The ICRP uses the term ‘reference level’ in the context of emergency and existing exposure
situations ‘for the restriction on dose or risk, above which it is judged to be inappropriate
to plan to allow exposures to occur, and below which optimization of protection should
be implemented’. Defined in this way, it is clear why the ICRP wished to use the all-
encompassing term of dose constraint for all exposure situations—planned (except medical
exposure of patients), emergency and existing. In all these cases, options resulting in doses
greater in magnitude than the dose constraint or reference level should be rejected at the
planning stage.

4.2. Numerical values

As part of the development of the new recommendations, the ICRP undertook a review of the
numerical values that it had produced in the 1990 recommendations and subsequent reports.

------------------------------------------------------------

■ Work order A ■
In the text on radiation protection, at what stage should options that lead to doses greater than the dose constraint or reference level be rejected?
■ Work order B ■
Write what comes next in the text on radiation protection, starting after its last sentence.
The data after this point is not needed for any task.

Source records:

------------------------------------------------------------

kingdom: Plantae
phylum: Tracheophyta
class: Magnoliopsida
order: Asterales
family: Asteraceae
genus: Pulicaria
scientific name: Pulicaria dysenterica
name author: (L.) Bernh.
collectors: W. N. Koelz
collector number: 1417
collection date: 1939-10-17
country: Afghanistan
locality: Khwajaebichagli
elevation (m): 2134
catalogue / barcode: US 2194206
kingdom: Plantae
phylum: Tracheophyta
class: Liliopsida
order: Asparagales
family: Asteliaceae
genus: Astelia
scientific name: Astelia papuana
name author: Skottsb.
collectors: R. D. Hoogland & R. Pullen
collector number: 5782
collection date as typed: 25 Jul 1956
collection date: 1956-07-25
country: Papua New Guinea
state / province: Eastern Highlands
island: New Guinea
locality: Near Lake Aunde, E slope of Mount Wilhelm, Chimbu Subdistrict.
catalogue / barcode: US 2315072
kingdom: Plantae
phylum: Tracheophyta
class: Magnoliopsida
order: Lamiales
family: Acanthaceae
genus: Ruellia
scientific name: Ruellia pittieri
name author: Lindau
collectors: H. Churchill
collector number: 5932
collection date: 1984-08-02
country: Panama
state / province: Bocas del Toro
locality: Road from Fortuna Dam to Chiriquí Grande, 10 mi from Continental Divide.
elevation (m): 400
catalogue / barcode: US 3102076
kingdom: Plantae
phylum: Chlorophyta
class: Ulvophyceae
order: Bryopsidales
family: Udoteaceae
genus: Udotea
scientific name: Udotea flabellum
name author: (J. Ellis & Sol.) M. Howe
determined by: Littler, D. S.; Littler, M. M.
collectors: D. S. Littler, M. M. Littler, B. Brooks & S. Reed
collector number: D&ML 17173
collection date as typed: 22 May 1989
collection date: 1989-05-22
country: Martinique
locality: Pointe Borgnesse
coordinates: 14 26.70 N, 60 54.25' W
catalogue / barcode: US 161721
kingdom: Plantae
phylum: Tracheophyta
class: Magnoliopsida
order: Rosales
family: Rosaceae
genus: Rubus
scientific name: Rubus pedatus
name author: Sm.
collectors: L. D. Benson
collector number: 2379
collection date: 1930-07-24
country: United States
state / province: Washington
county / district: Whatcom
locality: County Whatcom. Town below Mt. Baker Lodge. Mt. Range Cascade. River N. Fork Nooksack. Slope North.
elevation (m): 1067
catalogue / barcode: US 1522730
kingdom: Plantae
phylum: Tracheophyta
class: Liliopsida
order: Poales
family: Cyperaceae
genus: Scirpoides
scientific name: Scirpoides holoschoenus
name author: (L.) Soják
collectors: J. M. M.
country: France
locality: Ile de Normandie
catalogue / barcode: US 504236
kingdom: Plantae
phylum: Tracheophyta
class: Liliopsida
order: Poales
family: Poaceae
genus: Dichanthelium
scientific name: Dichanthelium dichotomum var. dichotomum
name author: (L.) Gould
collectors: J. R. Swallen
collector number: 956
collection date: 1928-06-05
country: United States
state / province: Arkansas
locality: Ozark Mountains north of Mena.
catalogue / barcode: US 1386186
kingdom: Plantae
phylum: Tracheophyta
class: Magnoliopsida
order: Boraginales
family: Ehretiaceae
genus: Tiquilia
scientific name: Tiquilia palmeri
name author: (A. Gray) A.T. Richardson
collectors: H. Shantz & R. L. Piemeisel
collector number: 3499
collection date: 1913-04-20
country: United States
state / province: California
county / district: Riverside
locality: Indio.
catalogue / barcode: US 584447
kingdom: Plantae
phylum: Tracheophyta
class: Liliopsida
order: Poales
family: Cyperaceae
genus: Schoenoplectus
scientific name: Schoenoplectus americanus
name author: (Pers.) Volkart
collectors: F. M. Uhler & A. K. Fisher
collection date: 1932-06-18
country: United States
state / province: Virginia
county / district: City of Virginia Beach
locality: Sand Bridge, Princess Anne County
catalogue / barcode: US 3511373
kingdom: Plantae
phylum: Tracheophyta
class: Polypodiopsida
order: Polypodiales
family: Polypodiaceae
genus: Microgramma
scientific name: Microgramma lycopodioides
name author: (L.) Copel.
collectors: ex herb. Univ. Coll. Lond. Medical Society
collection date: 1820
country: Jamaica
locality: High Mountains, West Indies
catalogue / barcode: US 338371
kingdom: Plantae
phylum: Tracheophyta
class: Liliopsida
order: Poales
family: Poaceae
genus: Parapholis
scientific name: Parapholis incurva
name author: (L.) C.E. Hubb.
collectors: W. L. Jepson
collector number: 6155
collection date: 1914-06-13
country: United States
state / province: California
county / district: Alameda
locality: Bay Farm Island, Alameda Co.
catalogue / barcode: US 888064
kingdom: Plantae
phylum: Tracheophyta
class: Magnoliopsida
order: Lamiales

------------------------------------------------------------

■ Exercise result A ■
They should be rejected at the planning stage.

■ Exercise result B ■
It concluded that altogether some 30 different numerical values for restrictions on individual
dose had been introduced for differing circumstances. Furthermore, these numerical values
had been justified in many different ways (ICRP 2006). With the definitions given in the
new recommendations, these values would be regarded as dose constraints or reference levels
according to the circumstance. As a consequence of this review, the ICRP recommends that
all of these numbers could be rationalized in terms of three bands of dose constraints and
reference levels. These bands are given in summary form in table 5. The upper end of the top
band was set based on considerations of deterministic effects (harmful tissue reactions). The
upper ends of the other two bands are equivalent to the dose limits for workers and the public,
respectively.
The lower band relates to public exposure from planned exposure situations and is entirely
consistent with earlier guidance from ICRP. In particular, ICRP has previously recommended
a value for the dose constraint for members of the public from waste management operations
of no more than 0.3 mSv in a year (ICRP 1998). For situations of prolonged exposure, the
ICRP recommended a value of 0.1 mSv in a year (ICRP 1999).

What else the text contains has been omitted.